Au centre de la place, un bûcher grossier avait été dressé. Des draps simples couvraient le corps de Lulu, préservé par l’anneau de conservation. Le tissu blanc, à peine jauni, tranchait avec la rudesse de la scène.

Personne ne parla. Pas un mot. Pas un chant.

Quand le feu fut allumé, le silence devint presque douloureux.

Les premières flammes dévorèrent le voile. Une odeur âcre monta dans l’air, celle du bois vert, mêlée à une autre plus épaisse, plus charnelle. Les braises rougeoyantes dansèrent vers le ciel, comme des âmes fuyantes, emportées par le vent du crépuscule.

Je regardai les cendres s’élever dans le ciel empourpré, et serrai les poings jusqu’à m’en faire saigner les paumes.

Une promesse silencieuse naquit au fond de mon être, gravée à même mes nerfs.

Ceux qui avaient brisé Lulu… paieraient.

Leurs noms, leurs visages, leurs rires moqueurs : tout cela s’éteindrait. Et je serais l’étincelle de leur fin.

Autour de moi, la même flamme couvait dans les regards de mes compagnons.

Crok restait figé, les traits durcis comme la pierre.

Seta gardait le silence, chose rare, ses yeux noirs rivés au feu.

Mathieux, à demi dissimulé derrière son capuchon, mâchait nerveusement un brin d’herbe, ses yeux rougis.

Et Yeolset… Yeolset ne disait rien, mais son ombre, projetée par les flammes, semblait plus grande que nature.

Au matin, nous partîmes.

Derrière nous, le village n’avait plus rien. Pas même l’illusion d’un avenir.

Mais ce n’était pas notre combat. Pas encore. Nous étions liés par une autre mission, un autre fardeau.

Le retour fut long et silencieux, jusqu’à ce que nous atteignîmes le lieu de l’embuscade.

— Je vais chercher le cadavre du chef, dis-je en serrant l’anneau de conservation désormais vide.

— Le chef ? demanda Yeolset, l’œil attentif.

— En venant, un groupe de mercenaires nous a attaqués. On pense qu’un noble les a payés. Le chef était le seul à connaître leur commanditaire, expliqua Mathieux.

— Les mages mémoriels pourront peut-être extraire une trace, ajoutai-je en me dirigeant vers la cache où nous avions enterré son corps.

Mais…

Le sol était éventré.

Le tumulus grossier n’était plus qu’un trou béant, le bois pourri arraché, la terre retournée avec soin.

— Merde, soufflai-je, mon cœur s’accélérant.

Crok descendit de sa monture et s’agenouilla. Il observa les empreintes, grattant un peu la terre.
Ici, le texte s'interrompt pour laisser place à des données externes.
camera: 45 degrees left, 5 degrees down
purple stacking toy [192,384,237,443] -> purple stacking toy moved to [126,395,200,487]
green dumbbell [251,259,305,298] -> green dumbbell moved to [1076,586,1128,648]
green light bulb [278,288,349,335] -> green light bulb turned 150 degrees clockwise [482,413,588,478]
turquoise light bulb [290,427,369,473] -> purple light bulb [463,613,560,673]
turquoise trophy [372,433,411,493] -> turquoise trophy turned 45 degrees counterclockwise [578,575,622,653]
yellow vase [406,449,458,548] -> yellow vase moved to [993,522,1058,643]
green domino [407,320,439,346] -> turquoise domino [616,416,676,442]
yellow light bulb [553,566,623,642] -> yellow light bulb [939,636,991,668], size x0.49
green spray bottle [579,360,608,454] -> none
— Ce n’est pas une bête. Trop précis. Trop net. Quelqu’un l’a récupéré… un complice peut-être, conclut-il sombrement.

— Ils étaient organisés. Jusqu’au bout, soupira Seta.

Un froid rampa dans mon dos. Le genre de froid qui ne venait pas du vent.
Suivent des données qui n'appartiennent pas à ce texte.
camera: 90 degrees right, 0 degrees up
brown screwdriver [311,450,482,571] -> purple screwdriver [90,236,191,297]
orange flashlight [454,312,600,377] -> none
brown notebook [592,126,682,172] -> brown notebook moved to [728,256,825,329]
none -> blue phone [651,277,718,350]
Ceux que nous avions affrontés n’étaient pas que des bandits… Ils étaient des pions. Et quelqu’un, quelque part, venait de les effacer.

Les mains vides de preuves, la rage muette, nous avons repris la route vers Ress.

Vers l’académie.

Vers ceux qui, cachés derrière des sourires nobles et des blasons d’apparat, nous avaient peut-être condamnés sans même lever une lame.

Mais je n’oublierai pas.

Et eux…

… eux, finiront par regretter de m’avoir laissée en vie.